13. Feedback and learning User selection, off-menu choices, implementation outcomes, observed response, quality ratings. Measure the real-world impact of deployed tactics, then translate it into source credibility, tactic performance and preference updates. Preference weights, source credibility deltas, tactic promotion/demotion/modification fed back to retrieval, the evidence spine and synthesis. Learning is controlled and auditable. Failure mode: letting anecdotal feedback silently distort retrieval or strategy.
14. Operations and supervision Named jobs, cron schedules, systemd services, Albert Orchestration sessions, Alberta compute tasks, deploy/test commands. Run durable supervision, checkpoints, logs, health checks, restarts, rollback and cross-box testing. Job state, watchdog alerts, monitor logs, health checks, verified deployment state. Long-running work uses supervisor. Failure mode: a job dies quietly and the visible product lies about freshness.

Control planes

Governance and publication

Every protected surface is treated as closed by default. New pages must pass authentication, search/index checks, sensitivity classification and unauthenticated HTTP checks before being considered safe.

Evaluation discipline

Pipeline changes are interpretable only when the judge, excerpt strategy, prompt, config and source pack are pinned. Canary results are evidence only when they isolate one changed layer.

Operational supervision

Albert Orchestration handles interaction and orchestration on Albert. Alberta is the compute/test peer for GPU-heavy and cross-box validation. Long-running work requires an explicit supervisor and observable logs.

Feedback loops

Strategic learning loop

  • A recommended tactic is selected, modified or rejected, then deployed through the delivery surfaces.
  • The deployed tactic's real-world impact is measured against the action, audience, channel and evidence assumptions.
  • Measured impact is translated into source-credibility, tactic and preference updates through controlled learning gates.
  • Those updates feed back into the entire engine — retrieval weighting, the evidence spine and synthesis priors — while the audit trail stays visible.

System learning loop

  • Canaries and reviews identify a specific defect.
  • One layer is changed with a kill switch or ablation path.
  • The same canary runs again under pinned conditions.
  • The change is promoted, reverted or held as experimental based on the delta.
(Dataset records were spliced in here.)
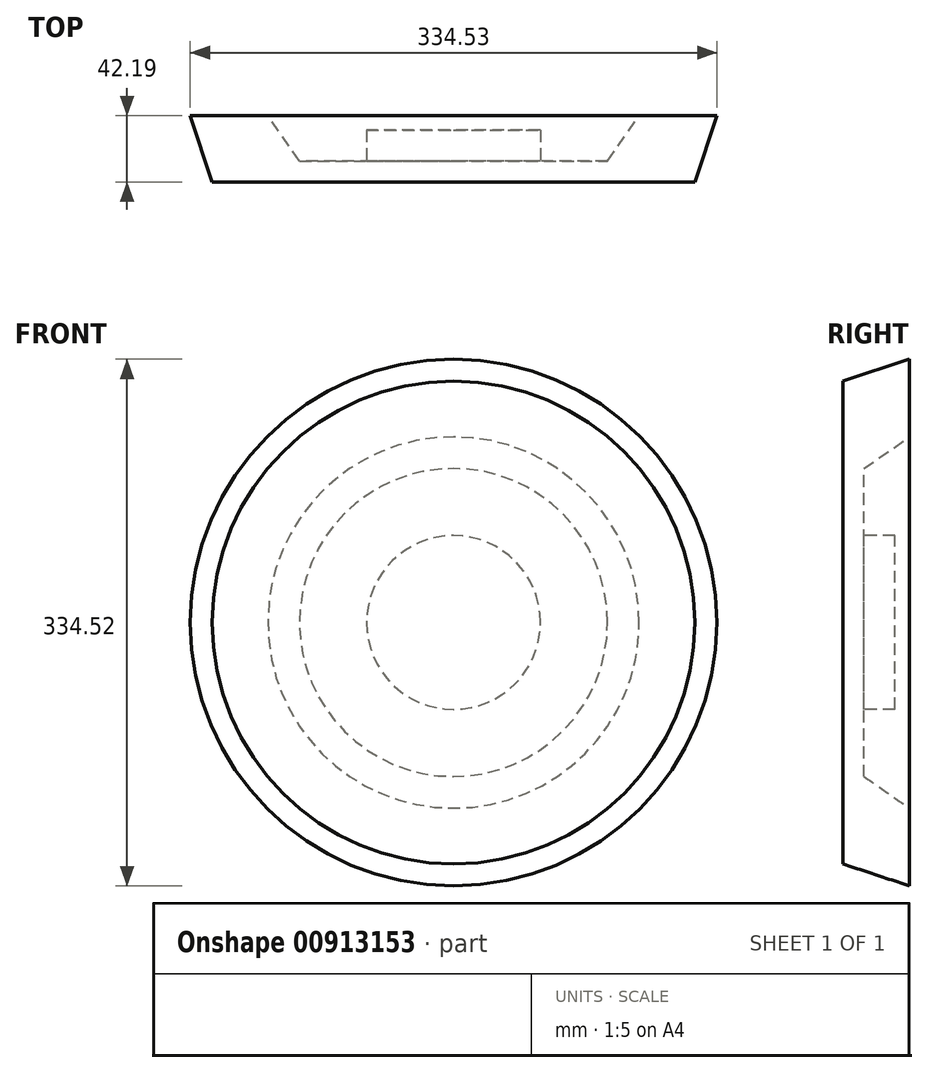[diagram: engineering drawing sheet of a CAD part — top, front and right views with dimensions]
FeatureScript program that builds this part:
annotation { "Feature Type Name" : "Feature", "Feature Type Description" : "" }
export const myFeature = defineFeature(function(context is Context, id is Id, definition is map)
    precondition{}
    {
        {
            var Q0;
            Q0=qCreatedBy(makeId("Top.planeOp"),FACE);
            var sketch = newSketch(context, id + "F0", { "sketchPlane" : qUnion([Q0])});
            skLineSegment(sketch, "E0", {"start": v(0, 0) * mm, "end": v(153.32, 0) * mm, "construction": true});
            skLineSegment(sketch, "E1", {"start": v(153.32, 0) * mm, "end": v(153.32, 33.04) * mm});
            skLineSegment(sketch, "E2", {"start": v(153.32, 33.04) * mm, "end": v(98.11, 33.04) * mm});
            skLineSegment(sketch, "E3", {"start": v(98.11, 33.04) * mm, "end": v(98.11, 13.43) * mm});
            skLineSegment(sketch, "E4", {"start": v(98.11, 13.43) * mm, "end": v(55.5, 13.43) * mm});
            skLineSegment(sketch, "E5", {"start": v(55.5, 13.43) * mm, "end": v(35.42, 42.19) * mm});
            skLineSegment(sketch, "E6", {"start": v(35.42, 42.19) * mm, "end": v(-13.95, 42.19) * mm});
            skLineSegment(sketch, "E7", {"start": v(-13.95, 42.19) * mm, "end": v(0, 0) * mm});
            skLineSegment(sketch, "E8", {"start": v(0, 0) * mm, "end": v(153.32, 0) * mm});
            skSolve(sketch);
        }
        {
            var Q0;
            Q0=makeQuery(id+"F0.imprint","IMPRINT",FACE,{"disambiguationData":[TD([[makeQuery(id+"F0.imprint","IMPRINT",EDGE,{"derivedFrom":sQuery(id+"F0.wireOp",EDGE,"E1")}),1.0]])]});
            var Q1;
            Q1=sQuery(id+"F0.wireOp",EDGE,"E1");
            revolve(context, id + "F1", {"surfaceOperationType" : NewSurfaceOperationType.NEW, "entities" : qUnion([Q0]), "axis" : qUnion([Q1]), "revolveType" : RevolveType.FULL});
        }
    });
The conceptual shift is this: the platform is not a dashboard and not a single model call. It is a controlled transformer. The core product is the contract between inputs, evidence, inference, review, delivery and the measured-impact learning loop that flows back into it.

Glossary and boundaries

Term Meaning in this ecosystem Boundary
Strategy Engine / Decision Engine workflow The protected workflow: brief, evidence admission, synthesis, audit, delivery, measurement and controlled learning. Signals and experimental capabilities are status-labelled before they influence advice.
Strategy Engine The reasoning path that turns a confirmed problem into strategy, options, implementation sequence and evidence-backed decision packet. Does not own all ingestion, publication or operations infrastructure.
Albert live-signal layer The live/current-context layer for timing, salience, actors and campaign intelligence. It localises doctrine; it is not primary citation doctrine by itself.
Global Database of Events, Language and Tone External live event and media signal source used for current-context and salience analysis. Useful as an indicator; not a substitute for source-grounded strategic evidence.
Australian Electoral Commission Official electoral rules, disclosure and result context for Australian political work. Legal/compliance gate and evidence source, not a strategy generator.
Alberta The DGX compute peer used for validation, GPU retrieval/reranking work and cross-box testing. It does not run Albert Orchestration as the primary control surface.